The President was in Davao to inaugurate the AboitizPower’s Therma South Incorporated’s 300-megawatt baseload power facility.
He added, “But having said that, this is an industry imbued with national interest and I’m sure there are so many laws that can be utilized to ensure that access to the repair of these towers is done posthaste.”
Energy and National Grid Corporation of the Philippines (NGCP) officials will attend the meeting, the President said.
NGCP legally holds the right-of-way in the areas near and around the transmission towers and posts. The assets, however, are still government-owned. It is in charge of operating, maintaining, and developing the country’s power grid.
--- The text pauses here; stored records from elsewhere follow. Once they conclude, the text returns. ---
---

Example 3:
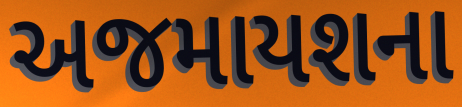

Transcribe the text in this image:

અજમાયશના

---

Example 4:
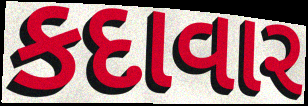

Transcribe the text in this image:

કદાવાર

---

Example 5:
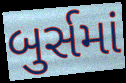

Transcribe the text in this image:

બુર્સમાંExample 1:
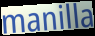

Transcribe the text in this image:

manilla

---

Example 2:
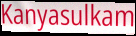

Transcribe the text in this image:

Kanyasulkam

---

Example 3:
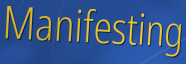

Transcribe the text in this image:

Manifesting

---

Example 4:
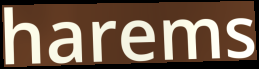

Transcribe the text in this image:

harems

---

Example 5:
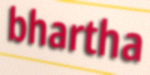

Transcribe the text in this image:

bharthaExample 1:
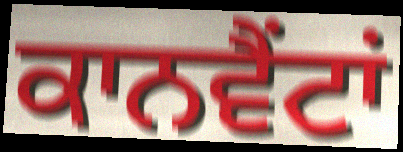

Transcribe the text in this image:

ਕਾਨਵੈਂਟਾਂ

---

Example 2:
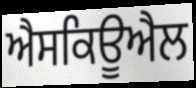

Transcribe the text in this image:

ਐਸਕਿਊਐਲ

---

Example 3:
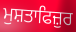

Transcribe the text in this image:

ਮੁਸ਼ਤਾਫਿਜ਼ੁਰ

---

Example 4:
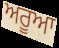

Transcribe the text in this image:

ਅਰੂਆ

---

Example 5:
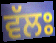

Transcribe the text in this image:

ਵੱਲਃ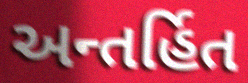
અન્તર્હિત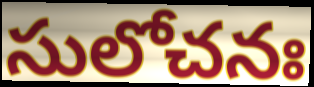
సులోచనః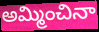
అమ్మించినాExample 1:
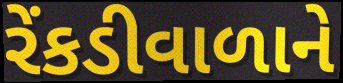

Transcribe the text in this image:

રેંકડીવાળાને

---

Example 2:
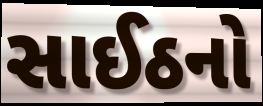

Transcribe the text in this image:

સાઈઠનો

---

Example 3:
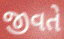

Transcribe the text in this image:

જીવતે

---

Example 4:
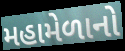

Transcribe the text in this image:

મહામેળાનો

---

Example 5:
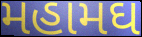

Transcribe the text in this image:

મહામઘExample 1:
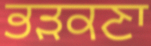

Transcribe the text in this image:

ਭੜਕਣਾ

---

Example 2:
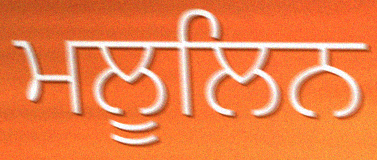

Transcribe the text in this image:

ਮਲੂਲਿਨ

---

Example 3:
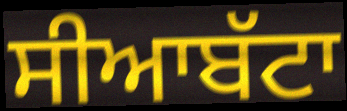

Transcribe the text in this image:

ਸੀਆਬੱਟਾ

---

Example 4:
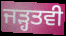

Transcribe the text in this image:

ਜੜ੍ਹਤਵੀ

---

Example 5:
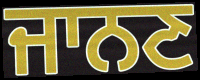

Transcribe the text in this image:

ਜਾਨਣ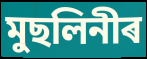
মুছলিনীৰ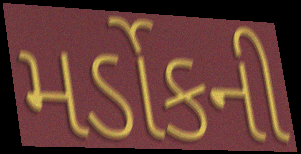
મર્ડોકની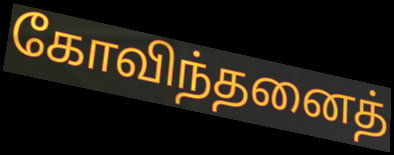
கோவிந்தனைத்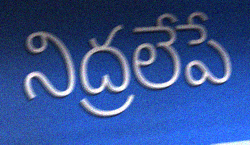
నిద్రలేపే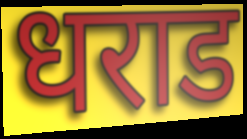
धराड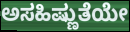
ಅಸಹಿಷ್ಣುತೆಯೇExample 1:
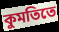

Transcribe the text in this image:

কুমতিতে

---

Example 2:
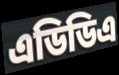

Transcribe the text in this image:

এডিডিএ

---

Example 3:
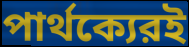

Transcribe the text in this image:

পার্থক্যেরই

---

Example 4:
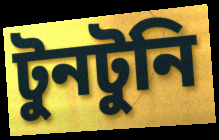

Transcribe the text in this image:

টুনটুনি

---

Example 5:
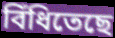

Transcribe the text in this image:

বিঁধিতেছে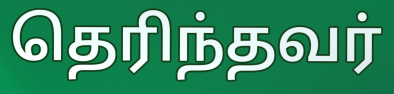
தெரிந்தவர்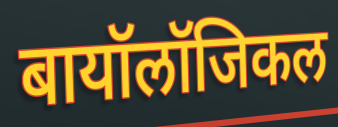
बायॉलॉजिकल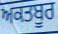
ਅਕਤਬੂਰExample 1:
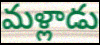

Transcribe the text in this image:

మళ్లాడు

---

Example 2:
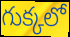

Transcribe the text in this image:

గుక్కలో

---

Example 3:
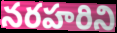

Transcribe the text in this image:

నరహరిని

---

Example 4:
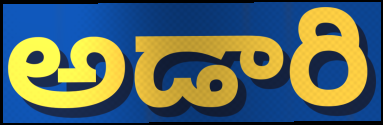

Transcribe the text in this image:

అడారి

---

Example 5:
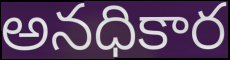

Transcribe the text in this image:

అనధికారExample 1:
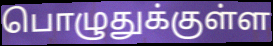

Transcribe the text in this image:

பொழுதுக்குள்ள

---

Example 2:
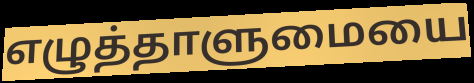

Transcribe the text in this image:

எழுத்தாளுமையை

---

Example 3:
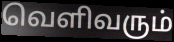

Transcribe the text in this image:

வெளிவரும்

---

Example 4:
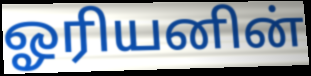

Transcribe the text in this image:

ஓரியனின்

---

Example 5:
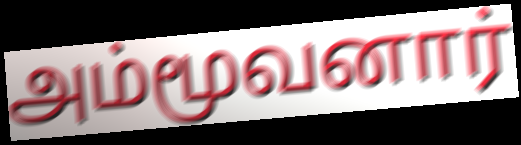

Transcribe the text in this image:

அம்மூவனார்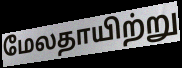
மேலதாயிற்று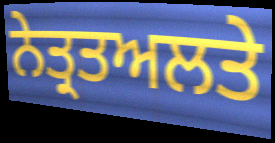
ਨੇਤ੍ਰਤਅਲਤੇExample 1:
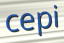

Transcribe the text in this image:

cepi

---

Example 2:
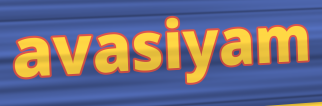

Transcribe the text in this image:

avasiyam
NGCP has repeatedly appealed to the public, local, and national governments to help monitor the safety of the towers so that transmission services remain uninterrupted. The company also appeals to local community leaders to help identify the perpetrators of the bombings, and to negotiate with uncooperative landowners, to prevent longer power interruptions.
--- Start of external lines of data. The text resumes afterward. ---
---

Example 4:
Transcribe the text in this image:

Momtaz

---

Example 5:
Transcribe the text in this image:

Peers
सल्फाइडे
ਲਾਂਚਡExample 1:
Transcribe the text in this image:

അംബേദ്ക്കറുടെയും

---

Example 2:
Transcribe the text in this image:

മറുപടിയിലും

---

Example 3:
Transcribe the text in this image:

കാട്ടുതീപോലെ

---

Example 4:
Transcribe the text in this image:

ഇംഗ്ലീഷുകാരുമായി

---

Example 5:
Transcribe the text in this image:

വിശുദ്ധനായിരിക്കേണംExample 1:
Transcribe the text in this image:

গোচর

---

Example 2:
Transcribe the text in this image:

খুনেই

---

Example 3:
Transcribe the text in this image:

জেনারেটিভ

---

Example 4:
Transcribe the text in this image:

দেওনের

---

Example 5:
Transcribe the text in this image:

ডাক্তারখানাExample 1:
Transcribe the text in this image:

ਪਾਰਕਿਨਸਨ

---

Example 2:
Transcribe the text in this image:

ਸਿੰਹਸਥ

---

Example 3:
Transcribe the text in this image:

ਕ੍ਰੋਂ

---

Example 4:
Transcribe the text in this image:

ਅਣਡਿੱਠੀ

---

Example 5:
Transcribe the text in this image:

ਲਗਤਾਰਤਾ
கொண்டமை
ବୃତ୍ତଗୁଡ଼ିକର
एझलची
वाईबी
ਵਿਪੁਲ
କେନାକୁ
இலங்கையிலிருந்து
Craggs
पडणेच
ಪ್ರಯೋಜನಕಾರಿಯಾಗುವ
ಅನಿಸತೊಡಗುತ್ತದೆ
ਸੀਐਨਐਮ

Energy Secretary Zenaida Monsada said a task force is also being created to ensure the problems would be addressed at the soonest time possible.
“We’re creating an inter-agency task force. The proposal is for the Executive Secretary to head the task force,” she said.
She added that the participation of the Philippine National Police (PNP) and the Department of National Defense (DND) is extremely important in mapping out a security plan.
“Bombing is a security issue. So we need the involvement of the DND and PNP. That will be the main thing to tackle. What’s going to be the strategy here?” Monsada asked.
In the past few days, Mindanao was placed on red alert by NGCP due to the isolation of the generating facilities Agus 1 and Agus 2 hydropower plants, which are owned by the National Power Corporation (NPC).
The Maramag-Bunawan 138-kiloVolt (kV) line is the remaining line that delivers power from the Agus Hydro Complex. If the said line is in any way compromised, no power will flow from the remaining Agus hydro facilities to south of Mindanao, where the bulk of power demand is located.
NGCP warned of a possible grid collapse should the remaining transmission line, which delivers power from Agus hydroelectric power plant, encounters a glitch.
By grid collapse, NGCP meant that brownouts would likely happen. “It’s the kind that takes several hours to recover from restoration. It’s like restarting a smart phone. So, it takes time,” said NGCP spokesperson Cynthia Alabanza.
Both Davao City and General Santos City are located in the south, and are in real danger of being completely cut off from the bulk supply coming from the hydro facilities, NGCP said.
There is only one transmission line left because the NGCP has yet to repair the Agus 2-Kibawe 138kV line. Agus 1 and 2 hydro facilities are connected to the grid through Agus 2-Kibawe 138kV line.
NGCP has yet to restore bombed Tower 25 along the Agus 2-Kibawe 138 kilovolt (kV) line in Ramain, Lanao del Sur due to uncooperative land owners. The line has been unserviceable since Christmas Eve when it was bombed by unidentified lawless elements.
As of 1 Friday pm, power reserve in Mindanao stood at 76 megawatts.